Optical path length is $L = \int n\,\mathrm{d}s$. Over a geometric thickness $d$ of a uniform medium of index $n$, this is simply $L = n\,d$.

*With the slab.* The light crosses thickness $d$ of index-$n$ material:

$$
L_{\text{slab}} = n\,d.
$$

*Without the slab (same thickness of vacuum).* The same geometric gap $d$ is now vacuum, $n = 1$:

$$
L_{\text{vacuum}} = (1)\,d = d.
$$

*Change in optical path length.* Inserting the slab lengthens the optical path of that arm by

$$
\Delta L = L_{\text{slab}} - L_{\text{vacuum}} = n d - d = (n - 1)\,d.
$$

The geometric thickness is unchanged — it is the *optical* path that grows, because each layer of glass packs in $n$ times as many wave crests as the vacuum it replaced.

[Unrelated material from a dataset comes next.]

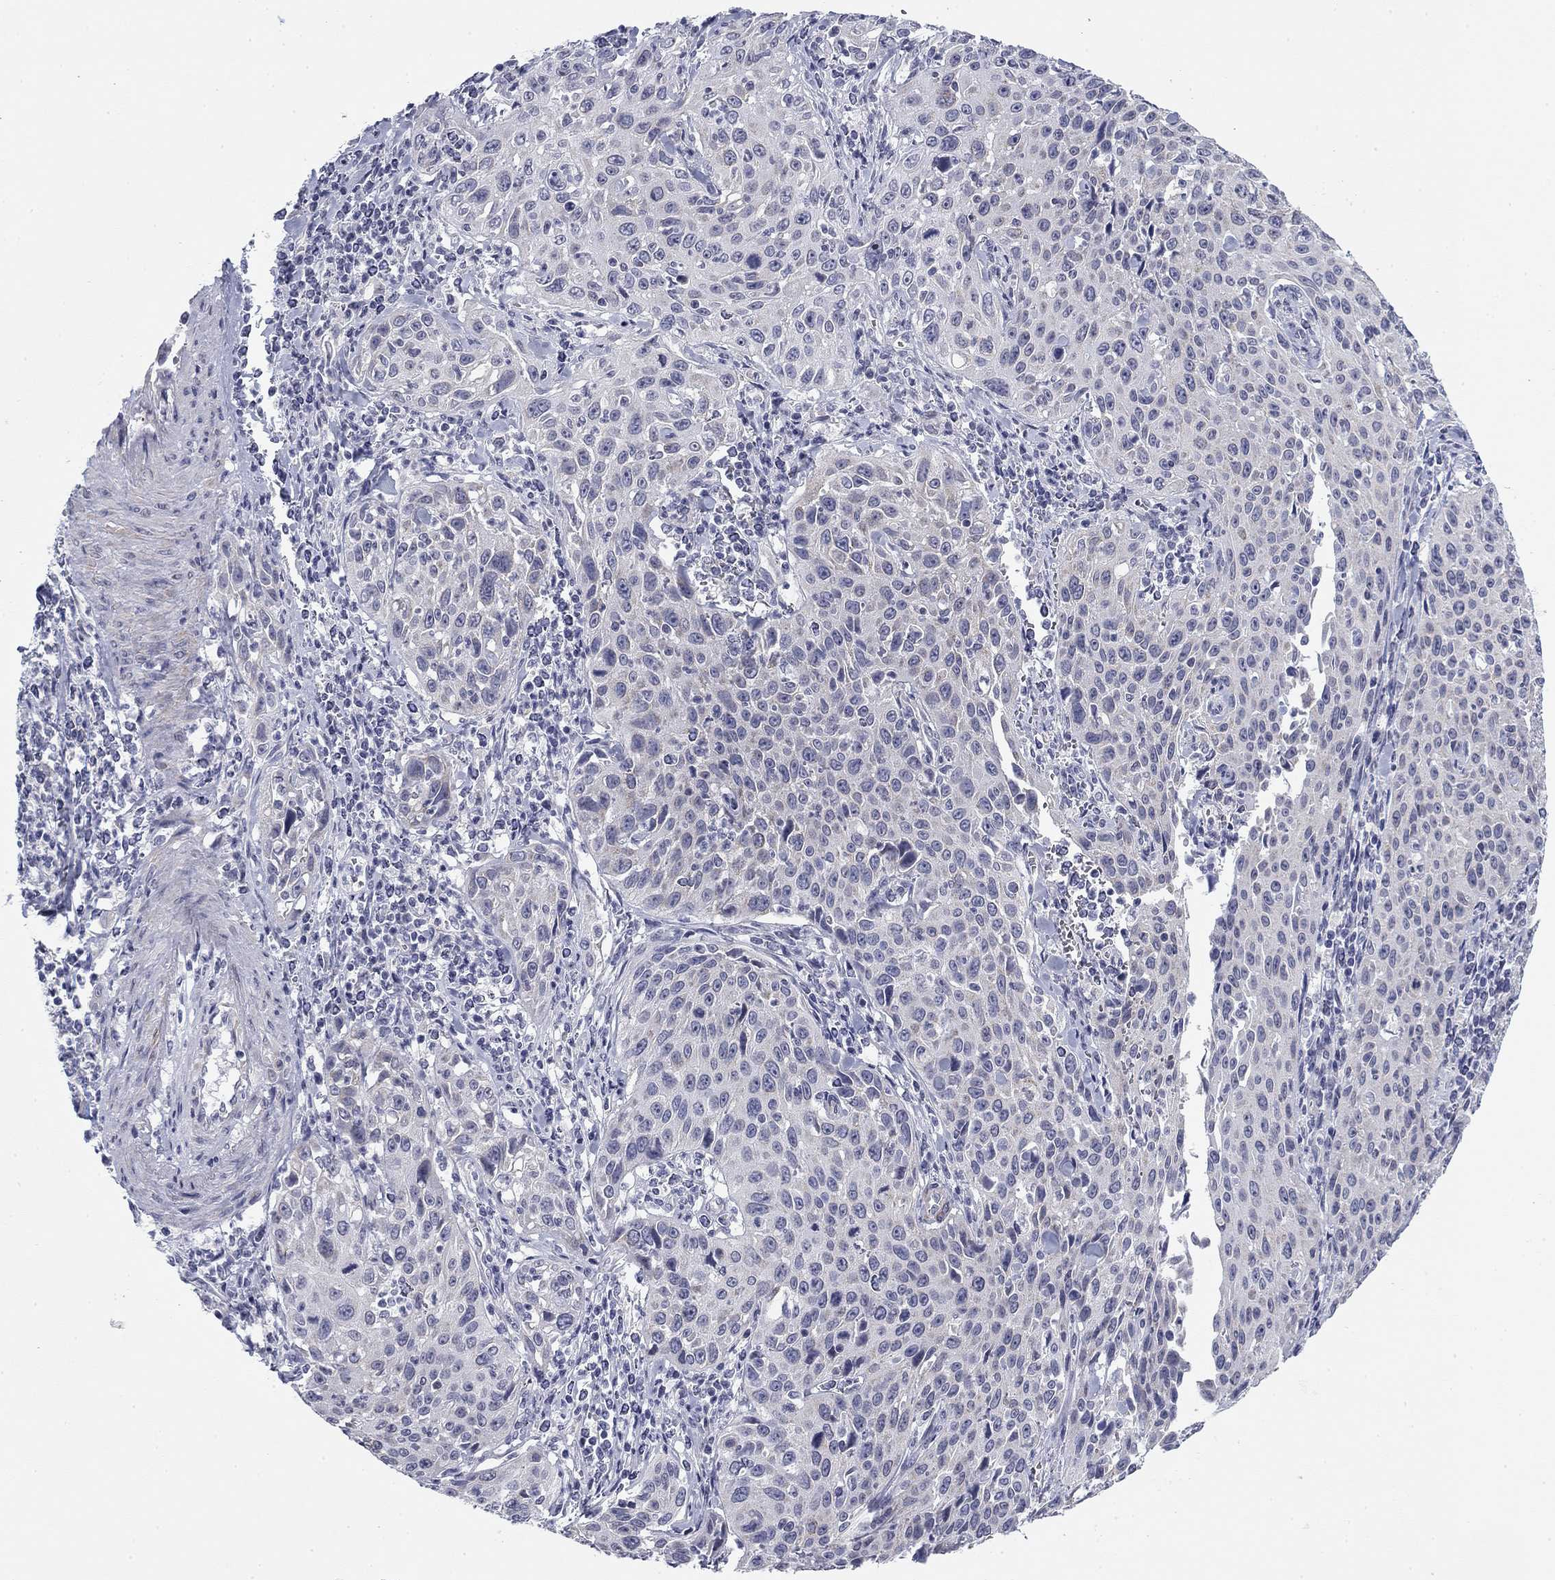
{"staining": {"intensity": "negative", "quantity": "none", "location": "none"}, "tissue": "cervical cancer", "cell_type": "Tumor cells", "image_type": "cancer", "snomed": [{"axis": "morphology", "description": "Squamous cell carcinoma, NOS"}, {"axis": "topography", "description": "Cervix"}], "caption": "Protein analysis of squamous cell carcinoma (cervical) displays no significant staining in tumor cells.", "gene": "PRPH", "patient": {"sex": "female", "age": 26}}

*Phase shift and fringe count.* The vacuum wavelength $\lambda_0$ enters once $\Delta L$ is converted to a phase. The extra phase the slab introduces in that arm is

$$
\Delta\Phi = k_0\,\Delta L = \frac{2\pi\,(n - 1)\,d}{\lambda_0},
$$

and the number of interference fringes that sweep across the field as the slab is inserted is

$$
N = \frac{\Delta\Phi}{2\pi} = \frac{(n - 1)\,d}{\lambda_0}.
$$

This is the working principle of precision-refractometry interferometers: counting the fringe shift $N$ for a known thickness $d$ measures $n - 1$ to high precision, since even a tiny index difference produces a countable number of fringes when $d \gg \lambda_0$.